Рука у него оказалась неожиданно сухой, длиннопалой и цепкой. Шугин глядел, как главврач уважительно пожимает руки его рабочим, и невольно улыбался. Уж больно комичный вид был у начальства — и говорок россыпью, и смех горошком, и еще он все время пританцовывал, будто вот-вот сорвется и убежит. Непонятно было, как только его слушаются подчиненные и больные.

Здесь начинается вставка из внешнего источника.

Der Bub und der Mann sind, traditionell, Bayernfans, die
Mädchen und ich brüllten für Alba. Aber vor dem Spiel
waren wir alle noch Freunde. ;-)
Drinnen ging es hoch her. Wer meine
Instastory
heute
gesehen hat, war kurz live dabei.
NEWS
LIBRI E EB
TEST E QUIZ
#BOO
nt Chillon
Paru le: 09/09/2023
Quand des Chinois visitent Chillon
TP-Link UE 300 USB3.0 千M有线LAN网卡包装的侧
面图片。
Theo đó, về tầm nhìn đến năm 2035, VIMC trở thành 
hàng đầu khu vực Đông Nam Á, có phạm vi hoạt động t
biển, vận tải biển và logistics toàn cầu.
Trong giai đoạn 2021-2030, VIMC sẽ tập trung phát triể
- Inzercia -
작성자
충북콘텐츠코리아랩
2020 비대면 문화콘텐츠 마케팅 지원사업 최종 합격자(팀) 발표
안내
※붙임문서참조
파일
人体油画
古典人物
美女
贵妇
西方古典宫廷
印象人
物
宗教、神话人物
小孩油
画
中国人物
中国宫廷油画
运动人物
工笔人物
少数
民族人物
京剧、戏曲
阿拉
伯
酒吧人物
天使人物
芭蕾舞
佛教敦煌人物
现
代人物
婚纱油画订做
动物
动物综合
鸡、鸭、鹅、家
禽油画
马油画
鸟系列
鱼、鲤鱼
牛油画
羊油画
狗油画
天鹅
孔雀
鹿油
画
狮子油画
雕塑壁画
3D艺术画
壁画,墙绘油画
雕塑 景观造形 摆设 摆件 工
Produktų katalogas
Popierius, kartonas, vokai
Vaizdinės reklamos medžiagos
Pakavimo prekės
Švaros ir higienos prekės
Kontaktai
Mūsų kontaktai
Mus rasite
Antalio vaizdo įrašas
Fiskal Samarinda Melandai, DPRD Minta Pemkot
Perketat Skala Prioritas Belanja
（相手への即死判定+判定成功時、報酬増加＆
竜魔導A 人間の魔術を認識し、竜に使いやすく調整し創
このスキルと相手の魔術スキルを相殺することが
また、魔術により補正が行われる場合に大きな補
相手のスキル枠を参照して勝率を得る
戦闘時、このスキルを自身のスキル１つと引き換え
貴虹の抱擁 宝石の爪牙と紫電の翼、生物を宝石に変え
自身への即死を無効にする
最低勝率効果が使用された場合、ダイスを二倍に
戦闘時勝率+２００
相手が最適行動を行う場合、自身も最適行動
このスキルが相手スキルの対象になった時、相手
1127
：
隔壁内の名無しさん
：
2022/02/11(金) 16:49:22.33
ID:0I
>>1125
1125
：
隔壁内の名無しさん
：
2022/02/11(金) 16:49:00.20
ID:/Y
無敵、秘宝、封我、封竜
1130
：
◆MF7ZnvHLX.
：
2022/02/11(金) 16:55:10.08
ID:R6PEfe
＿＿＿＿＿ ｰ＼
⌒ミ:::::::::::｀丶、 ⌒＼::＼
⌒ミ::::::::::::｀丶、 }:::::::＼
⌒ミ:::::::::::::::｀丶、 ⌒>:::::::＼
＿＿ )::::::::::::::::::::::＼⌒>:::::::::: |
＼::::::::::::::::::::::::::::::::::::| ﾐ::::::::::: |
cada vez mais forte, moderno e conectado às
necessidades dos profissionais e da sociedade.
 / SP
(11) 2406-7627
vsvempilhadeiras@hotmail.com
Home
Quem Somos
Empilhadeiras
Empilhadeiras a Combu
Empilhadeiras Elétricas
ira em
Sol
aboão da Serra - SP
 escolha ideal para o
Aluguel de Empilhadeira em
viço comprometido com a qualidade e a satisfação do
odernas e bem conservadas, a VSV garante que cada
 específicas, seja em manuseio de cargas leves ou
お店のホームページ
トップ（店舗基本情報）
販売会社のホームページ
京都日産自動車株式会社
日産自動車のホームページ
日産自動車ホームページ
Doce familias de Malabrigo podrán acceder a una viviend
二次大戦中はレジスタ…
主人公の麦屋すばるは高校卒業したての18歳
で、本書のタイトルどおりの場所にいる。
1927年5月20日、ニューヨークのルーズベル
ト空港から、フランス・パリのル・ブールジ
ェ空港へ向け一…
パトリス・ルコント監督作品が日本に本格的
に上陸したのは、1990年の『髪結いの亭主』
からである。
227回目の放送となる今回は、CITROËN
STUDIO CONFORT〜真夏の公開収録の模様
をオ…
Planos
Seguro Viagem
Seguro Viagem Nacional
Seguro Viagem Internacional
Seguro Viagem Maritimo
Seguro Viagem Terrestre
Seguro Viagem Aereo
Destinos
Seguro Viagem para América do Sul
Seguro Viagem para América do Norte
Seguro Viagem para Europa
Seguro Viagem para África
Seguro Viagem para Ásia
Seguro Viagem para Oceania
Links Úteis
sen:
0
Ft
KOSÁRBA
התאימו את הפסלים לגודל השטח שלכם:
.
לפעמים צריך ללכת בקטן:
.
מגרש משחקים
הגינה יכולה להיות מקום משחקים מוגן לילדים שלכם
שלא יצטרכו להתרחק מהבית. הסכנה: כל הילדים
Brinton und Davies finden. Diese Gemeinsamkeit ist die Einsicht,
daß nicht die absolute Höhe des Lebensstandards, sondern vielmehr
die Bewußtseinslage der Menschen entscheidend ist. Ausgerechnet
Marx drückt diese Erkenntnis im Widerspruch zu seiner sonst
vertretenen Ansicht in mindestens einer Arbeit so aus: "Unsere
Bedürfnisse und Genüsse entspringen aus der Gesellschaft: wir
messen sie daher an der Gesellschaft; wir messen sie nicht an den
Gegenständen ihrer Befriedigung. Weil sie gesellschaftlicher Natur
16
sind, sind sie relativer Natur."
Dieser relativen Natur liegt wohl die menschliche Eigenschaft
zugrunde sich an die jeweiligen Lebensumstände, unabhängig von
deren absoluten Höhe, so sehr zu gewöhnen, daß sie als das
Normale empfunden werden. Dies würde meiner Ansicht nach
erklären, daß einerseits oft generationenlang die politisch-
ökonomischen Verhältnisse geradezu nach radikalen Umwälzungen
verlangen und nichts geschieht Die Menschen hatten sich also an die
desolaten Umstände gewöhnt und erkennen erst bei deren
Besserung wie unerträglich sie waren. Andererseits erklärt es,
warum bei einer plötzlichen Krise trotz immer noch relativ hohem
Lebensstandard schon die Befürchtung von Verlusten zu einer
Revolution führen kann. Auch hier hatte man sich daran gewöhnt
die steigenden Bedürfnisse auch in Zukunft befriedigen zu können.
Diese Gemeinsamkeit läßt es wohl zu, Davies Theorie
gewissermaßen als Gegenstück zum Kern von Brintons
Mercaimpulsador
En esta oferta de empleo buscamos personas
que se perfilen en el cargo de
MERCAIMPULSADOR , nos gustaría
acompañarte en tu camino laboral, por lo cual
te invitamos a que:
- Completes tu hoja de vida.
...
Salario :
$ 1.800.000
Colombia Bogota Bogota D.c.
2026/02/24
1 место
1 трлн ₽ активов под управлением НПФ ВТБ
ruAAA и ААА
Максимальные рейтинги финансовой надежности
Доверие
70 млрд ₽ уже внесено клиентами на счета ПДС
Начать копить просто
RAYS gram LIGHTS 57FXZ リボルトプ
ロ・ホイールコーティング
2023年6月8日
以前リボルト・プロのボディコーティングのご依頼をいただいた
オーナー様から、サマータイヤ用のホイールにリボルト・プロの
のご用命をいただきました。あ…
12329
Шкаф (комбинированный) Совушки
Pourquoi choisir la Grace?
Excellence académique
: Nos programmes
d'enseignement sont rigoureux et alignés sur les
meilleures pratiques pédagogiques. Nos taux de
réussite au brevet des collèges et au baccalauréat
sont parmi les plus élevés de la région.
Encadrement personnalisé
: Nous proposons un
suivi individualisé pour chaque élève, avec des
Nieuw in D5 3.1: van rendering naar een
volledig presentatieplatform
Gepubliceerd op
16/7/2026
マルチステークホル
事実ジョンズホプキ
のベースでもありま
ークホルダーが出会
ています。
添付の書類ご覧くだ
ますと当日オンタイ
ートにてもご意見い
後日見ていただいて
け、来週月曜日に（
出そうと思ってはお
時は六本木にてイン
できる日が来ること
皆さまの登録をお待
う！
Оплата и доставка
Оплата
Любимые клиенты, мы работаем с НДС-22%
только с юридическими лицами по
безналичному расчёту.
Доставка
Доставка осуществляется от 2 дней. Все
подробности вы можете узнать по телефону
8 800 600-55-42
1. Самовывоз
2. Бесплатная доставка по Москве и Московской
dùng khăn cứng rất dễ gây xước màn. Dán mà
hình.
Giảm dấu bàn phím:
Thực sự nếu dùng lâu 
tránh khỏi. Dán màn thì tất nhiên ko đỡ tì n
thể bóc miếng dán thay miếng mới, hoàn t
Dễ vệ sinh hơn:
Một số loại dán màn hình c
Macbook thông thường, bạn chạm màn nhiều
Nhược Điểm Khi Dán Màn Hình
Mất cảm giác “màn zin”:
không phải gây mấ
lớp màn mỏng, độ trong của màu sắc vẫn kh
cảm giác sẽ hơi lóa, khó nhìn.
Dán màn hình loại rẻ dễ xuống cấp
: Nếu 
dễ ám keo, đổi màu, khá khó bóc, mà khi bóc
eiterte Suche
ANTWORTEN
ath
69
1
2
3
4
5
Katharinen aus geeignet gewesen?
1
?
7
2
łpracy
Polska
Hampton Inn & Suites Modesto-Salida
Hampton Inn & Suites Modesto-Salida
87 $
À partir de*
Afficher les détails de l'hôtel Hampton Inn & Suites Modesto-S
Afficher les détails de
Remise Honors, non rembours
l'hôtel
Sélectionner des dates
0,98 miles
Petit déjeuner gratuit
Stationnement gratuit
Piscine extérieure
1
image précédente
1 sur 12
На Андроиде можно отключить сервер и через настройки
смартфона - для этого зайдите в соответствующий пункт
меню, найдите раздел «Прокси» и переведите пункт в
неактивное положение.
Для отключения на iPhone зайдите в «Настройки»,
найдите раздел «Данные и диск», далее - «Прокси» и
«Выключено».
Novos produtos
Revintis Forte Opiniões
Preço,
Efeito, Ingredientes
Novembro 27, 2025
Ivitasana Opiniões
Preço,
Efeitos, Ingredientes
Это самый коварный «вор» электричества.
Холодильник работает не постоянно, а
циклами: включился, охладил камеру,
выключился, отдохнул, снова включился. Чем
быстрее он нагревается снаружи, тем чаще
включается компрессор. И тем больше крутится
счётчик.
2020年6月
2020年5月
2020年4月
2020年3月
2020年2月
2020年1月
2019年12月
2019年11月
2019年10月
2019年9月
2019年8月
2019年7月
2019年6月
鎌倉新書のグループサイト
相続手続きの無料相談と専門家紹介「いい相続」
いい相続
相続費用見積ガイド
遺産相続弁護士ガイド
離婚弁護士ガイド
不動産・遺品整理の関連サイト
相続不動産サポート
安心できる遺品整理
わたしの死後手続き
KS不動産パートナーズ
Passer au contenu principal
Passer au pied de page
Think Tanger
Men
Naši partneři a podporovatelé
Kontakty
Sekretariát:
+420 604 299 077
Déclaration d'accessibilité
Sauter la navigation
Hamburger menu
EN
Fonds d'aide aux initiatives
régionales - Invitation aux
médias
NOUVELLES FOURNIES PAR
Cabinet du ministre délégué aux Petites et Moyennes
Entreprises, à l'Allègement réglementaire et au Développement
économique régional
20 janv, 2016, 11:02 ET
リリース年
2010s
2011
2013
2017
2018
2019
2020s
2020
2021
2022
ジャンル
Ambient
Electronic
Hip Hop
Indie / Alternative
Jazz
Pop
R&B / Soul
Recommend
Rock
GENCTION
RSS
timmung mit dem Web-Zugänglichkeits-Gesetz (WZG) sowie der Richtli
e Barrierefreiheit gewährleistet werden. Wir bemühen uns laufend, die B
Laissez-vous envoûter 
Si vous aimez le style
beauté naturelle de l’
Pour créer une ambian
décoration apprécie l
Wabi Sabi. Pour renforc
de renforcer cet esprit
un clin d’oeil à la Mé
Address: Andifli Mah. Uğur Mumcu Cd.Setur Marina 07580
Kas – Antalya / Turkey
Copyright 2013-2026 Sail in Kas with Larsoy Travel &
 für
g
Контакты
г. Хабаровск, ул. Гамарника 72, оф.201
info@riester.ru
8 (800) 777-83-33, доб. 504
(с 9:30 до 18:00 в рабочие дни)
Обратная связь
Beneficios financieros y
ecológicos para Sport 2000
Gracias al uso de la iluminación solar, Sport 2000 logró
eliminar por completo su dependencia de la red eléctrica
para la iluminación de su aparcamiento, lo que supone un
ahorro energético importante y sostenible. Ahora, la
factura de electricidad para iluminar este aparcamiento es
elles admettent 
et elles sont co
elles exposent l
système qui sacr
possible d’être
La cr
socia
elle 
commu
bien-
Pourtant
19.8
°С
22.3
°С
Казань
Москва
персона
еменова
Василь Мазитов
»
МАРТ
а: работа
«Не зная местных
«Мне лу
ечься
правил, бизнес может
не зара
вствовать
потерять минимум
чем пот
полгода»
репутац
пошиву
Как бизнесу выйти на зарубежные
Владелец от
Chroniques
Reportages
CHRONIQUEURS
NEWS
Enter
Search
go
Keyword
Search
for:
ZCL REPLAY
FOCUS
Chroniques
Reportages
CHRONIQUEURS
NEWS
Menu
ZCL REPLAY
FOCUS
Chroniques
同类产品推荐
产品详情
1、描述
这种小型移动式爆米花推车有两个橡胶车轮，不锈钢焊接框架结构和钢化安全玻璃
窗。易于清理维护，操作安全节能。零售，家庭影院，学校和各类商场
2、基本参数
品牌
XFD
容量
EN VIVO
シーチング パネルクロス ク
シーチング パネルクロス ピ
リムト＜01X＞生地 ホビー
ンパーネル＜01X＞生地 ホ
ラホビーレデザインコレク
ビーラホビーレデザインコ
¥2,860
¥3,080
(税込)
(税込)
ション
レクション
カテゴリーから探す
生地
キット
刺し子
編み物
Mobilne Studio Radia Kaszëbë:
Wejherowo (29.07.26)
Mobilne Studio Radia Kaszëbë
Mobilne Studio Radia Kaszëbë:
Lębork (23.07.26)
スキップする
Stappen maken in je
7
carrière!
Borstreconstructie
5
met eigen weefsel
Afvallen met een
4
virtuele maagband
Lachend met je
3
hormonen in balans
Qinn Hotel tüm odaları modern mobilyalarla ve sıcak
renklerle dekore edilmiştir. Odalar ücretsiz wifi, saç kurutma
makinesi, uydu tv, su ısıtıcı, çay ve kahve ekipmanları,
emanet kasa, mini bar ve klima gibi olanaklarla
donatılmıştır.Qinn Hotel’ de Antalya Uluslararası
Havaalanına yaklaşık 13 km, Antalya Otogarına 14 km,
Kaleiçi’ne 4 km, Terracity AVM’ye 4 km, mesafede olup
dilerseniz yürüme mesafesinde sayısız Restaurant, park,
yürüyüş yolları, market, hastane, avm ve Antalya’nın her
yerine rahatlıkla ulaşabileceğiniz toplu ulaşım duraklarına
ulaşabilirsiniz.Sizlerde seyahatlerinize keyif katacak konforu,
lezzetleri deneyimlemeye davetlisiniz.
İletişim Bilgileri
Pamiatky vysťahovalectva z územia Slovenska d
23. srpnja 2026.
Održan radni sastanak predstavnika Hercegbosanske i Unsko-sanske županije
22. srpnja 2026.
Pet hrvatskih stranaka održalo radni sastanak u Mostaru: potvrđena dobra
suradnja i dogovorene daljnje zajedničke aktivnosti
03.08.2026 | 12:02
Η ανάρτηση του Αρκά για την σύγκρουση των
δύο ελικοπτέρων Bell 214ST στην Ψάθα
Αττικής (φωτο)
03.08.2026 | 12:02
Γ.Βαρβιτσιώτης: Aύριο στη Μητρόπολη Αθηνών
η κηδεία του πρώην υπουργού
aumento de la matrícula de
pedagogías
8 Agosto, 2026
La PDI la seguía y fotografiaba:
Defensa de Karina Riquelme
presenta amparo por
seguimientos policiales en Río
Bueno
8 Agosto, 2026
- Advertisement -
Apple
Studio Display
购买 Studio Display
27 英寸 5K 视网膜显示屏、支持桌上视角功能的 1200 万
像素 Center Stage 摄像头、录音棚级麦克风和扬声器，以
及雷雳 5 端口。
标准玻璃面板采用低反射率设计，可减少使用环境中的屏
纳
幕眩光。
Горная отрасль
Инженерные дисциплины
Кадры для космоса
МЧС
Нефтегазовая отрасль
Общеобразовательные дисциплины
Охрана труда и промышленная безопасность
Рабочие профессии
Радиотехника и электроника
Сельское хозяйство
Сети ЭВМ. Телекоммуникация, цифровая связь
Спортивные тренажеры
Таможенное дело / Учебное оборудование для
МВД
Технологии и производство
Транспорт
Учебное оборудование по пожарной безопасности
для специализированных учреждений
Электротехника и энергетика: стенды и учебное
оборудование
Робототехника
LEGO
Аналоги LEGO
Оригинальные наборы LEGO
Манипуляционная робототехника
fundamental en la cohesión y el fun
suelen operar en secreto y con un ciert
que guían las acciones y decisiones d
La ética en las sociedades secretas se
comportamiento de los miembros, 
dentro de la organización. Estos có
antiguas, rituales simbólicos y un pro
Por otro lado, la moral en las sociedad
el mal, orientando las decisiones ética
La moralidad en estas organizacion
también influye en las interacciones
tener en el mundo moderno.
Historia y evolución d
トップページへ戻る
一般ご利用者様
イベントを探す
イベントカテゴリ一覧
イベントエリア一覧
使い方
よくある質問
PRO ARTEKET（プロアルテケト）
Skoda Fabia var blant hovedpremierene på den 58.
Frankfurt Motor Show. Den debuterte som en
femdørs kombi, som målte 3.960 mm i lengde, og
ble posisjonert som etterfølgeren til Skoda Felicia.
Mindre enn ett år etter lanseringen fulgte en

А Илья Ефимович торопливо, будто боялся, что его перебьют, что не успеет, рассказывал. Перво-наперво он заявил:
— Я здесь, товарищи, царь, бог и воинский начальник. И милиционер я, и губернатор, и судья, и исполнительная власть.
Сказал он это смущенно, но что-то такое странное мелькнуло в его глазах, чего Шугин до конца не понял. Он подумал о другом: доктор не так прост, как кажется, и подчиненные его наверняка слушаются, и больные тоже. А теперь придется им, Шугину с бригадой, тоже считаться с этим человеком.
Илья Ефимович говорил, что он фтизиатр и в строительном деле ничего не понимает, а во взрывном тем более (жест ручкой — мол, чур меня, чур, страсти какие!), но надеется, что такие приличные молодые люди сделают все на совесть. Что действующий санаторий очень маленький — всего на пятьдесят коек, а место божественное, здесь бы всесоюзную здравницу устроить. Что дело строителей — очень важное, благородное дело, только с врачебным и сравнится, пожалуй (сразу поважнел, серьезно покачал головой — снизошел). Что остров — самый большой в заливе, громадный, можно сказать, островище — четыре на два километра, а воздух здесь — ах! И лес, и грибы, а уж рыбалка! (Тут слов у доктора не хватило, он закатил глаза и стал делать руками такие движения, будто гладил огромный шар.) Что... — и так далее.